2)スマホやIoT機器を狙ったマルウェア

世界的なデジタル機器の普及により、スマホやIoT機器を狙ったマルウェアも数多く見られるようになった。例えば、2014年にはAndroid端末を狙ったランサムウェア「Android.Simplocker」が確認された。

先述した2016年に初めて発見された「Mirai」は、IoT機器の脆弱性を悪用し、大規模なDDoS攻撃を仕掛けた。同年9月、米国のセキュリティメディアが攻撃された結果、約18万台もの機器がDDoS攻撃に加担する事態に陥ったとされている。当時、新しいタイプのマルウェアとして世界中で話題となった。

トロイの木馬への対策

多様化するトロイの木馬に対しては、どのように対策すればよいのだろうか。トロイの木馬はメール経由やソフトウェアのダウンロード経由で感染することが多い。そうしたことも踏まえ、以下のような対策を常に意識するようにしたい。

1)安易にメールの添付ファイルを開かない

身に覚えのないメールの添付ファイルを安易に開かないこと。また、トロイの木馬は宛先を巧みに偽装する。取引先や同僚からに見えたとしても、不審な点がないかを確認した上で添付ファイルを開く。

2)添付ファイルのマクロを有効化しない

添付ファイルのマクロを有効化することで、トロイの木馬に感染する。マクロを有効化しないか、どうしてもファイルを編集する必要がある場合は、システム担当に相談するなど、「少しでも疑いのあるものは信用しない」という前提の元で行動すること。

3)信頼度に欠ける開発者のソフトウェアをダウンロードしない

基本的に会社から許可されたソフトウェア以外はダウンロードしないこと。どうしてもダウンロードする必要がある場合、聞いたことのない会社や個人のソフトウェアなど信頼性に欠けるソフトウェアは極力ダウンロードしない。

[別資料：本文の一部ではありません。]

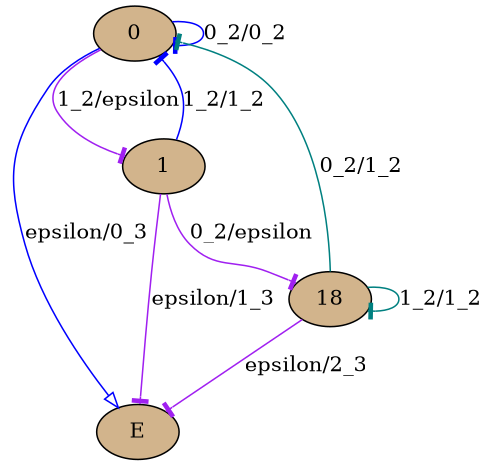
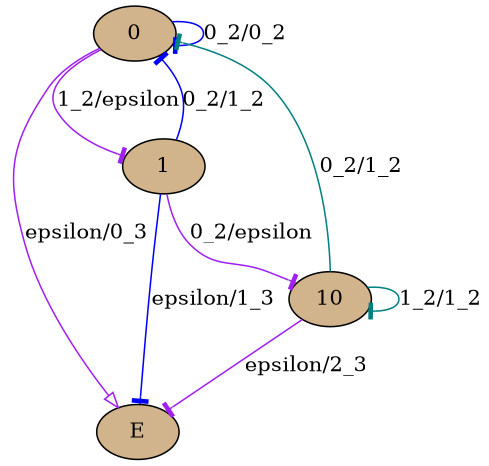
  digraph {
    fontname="DejaVu Serif"
    rankdir=TB
    node [fillcolor=tan fontname="DejaVu Serif" style=filled]
    edge [arrowhead=tee color=purple fontname="DejaVu Serif"]
    0
    1
    E
-   10 [label=18]
+   10
    0 -> 0 [color=blue label="0_2/0_2"]
    0 -> 1 [label="1_2/\epsilon"]
-   0 -> E [arrowhead=onormal color=blue label="\epsilon/0_3"]
-   1 -> 0 [color=blue label="1_2/1_2"]
-   1 -> E [label="\epsilon/1_3"]
+   0 -> E [arrowhead=onormal label="\epsilon/0_3"]
+   1 -> 0 [color=blue label="0_2/1_2"]
+   1 -> E [color=blue label="\epsilon/1_3"]
    1 -> 10 [label="0_2/\epsilon"]
    10 -> 0 [color=teal label="0_2/1_2"]
    10 -> E [label="\epsilon/2_3"]
    10 -> 10 [color=teal label="1_2/1_2"]
  }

そのためにも、ダウンロードする前にレビューや会社の信頼性を丁寧にチェックするとよいだろう。

4)総合セキュリティソフトを導入する

セキュリティソフトを導入すること。セキュリティソフトには、一般的にリアルタイム保護という機能が搭載されており、ダウンロードファイルなどに潜んだマルウェアをリアルタイムで検知・駆除してくれる。

5)OSやアプリケーションを常に最新版に更新しておく

OSやアプリケーションには「脆弱性」が伴う。常に最新版にしておくことで、脆弱性を改修するとともに、最新のセキュリティ機能を利用することが可能だ。

デジタル全盛時代を迎え、今後もサイバー攻撃が巧妙化・高度化していくことは想像に難くないだろう。攻撃のプロセスも細分化され、組織的な手法も広がるなど、悪質化が進み、混迷を極めている。

先述の対策はどれも基本的なことであり、セキュリティ対策としておなじみのものばかりかもしれない。しかし、こうした基本をおざなりにしているケースは企業・組織・個人を問わず今なお少なくない。基本的な対策を徹底し、セキュリティのリテラシーを高めることによって安全性を確保できるはずだ。